体液を送り込んで、翅が湿っている間に一気に伸ばしてしまわなければなりません。一番、羽化にとって微妙で敏感な時間帯が過ぎていこうとしています。
ついでですが、チョウの口はストローのような管がゼンマイ状に巻いていることはたいていの人が知っていますが、昆虫の口というのは「アゴ」の変化したものであり、アゴは体節に1対あった脚の変化したものですから、ストロー状の一本の管といっても実は左右から一対の雨樋のような形の半分の管が合わさってできるのです。羽化の初めの方を間近から見られれば分かります。2本の細い半分の管を一本に合わせる作業をするのです。
ほぼ翅の展開が終わりました。
あとは乾燥させるだけです。翅は乾燥し、翅脈は中空のパイプになります。
体液に圧力を加えるための腹部の筋肉は消滅し、その筋肉を支配して動かしていた神経も消えます。それらは栄養になります。

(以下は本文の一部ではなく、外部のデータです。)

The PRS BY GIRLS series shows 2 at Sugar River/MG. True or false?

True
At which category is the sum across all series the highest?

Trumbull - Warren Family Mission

ここから先は、外見上の変化はないので、あまり人の通らない場所で静かにさせておきます。同じ場所でじっとして、同じ姿でいる限りはそっとしておきます。
飛べる準備が整い、飛びたいゾ、という気持ちになると、人がのぞきに行ったときに翅をパタパタさせたり、歩き回ったりしますので、今度は翅を傷めないうちに外に出してやらなければなりません。
歩き回っていましたので、旅立ちの時、です。
屋外へケースを出し、ふたを開けます。3ショット撮ったところで、パ~ッと飛び立っていきました。
いい顔してるでしょ。完璧な姿ですね。存分に生きてください。それだけが私たちの望みです。
元気でね。何度立ち会っても、この旅立ちの時というのは、最高に嬉しいと同時に、なんとなくジンとする瞬間です。飛び去っていくと、なんだか力が抜けます。
(羽化した成虫の後ろに見えているのは、これから多分羽化するだろう蛹です。今こういう蛹が3匹います。みんな無事に旅立たせてやりたいと夫婦二人して願っています。)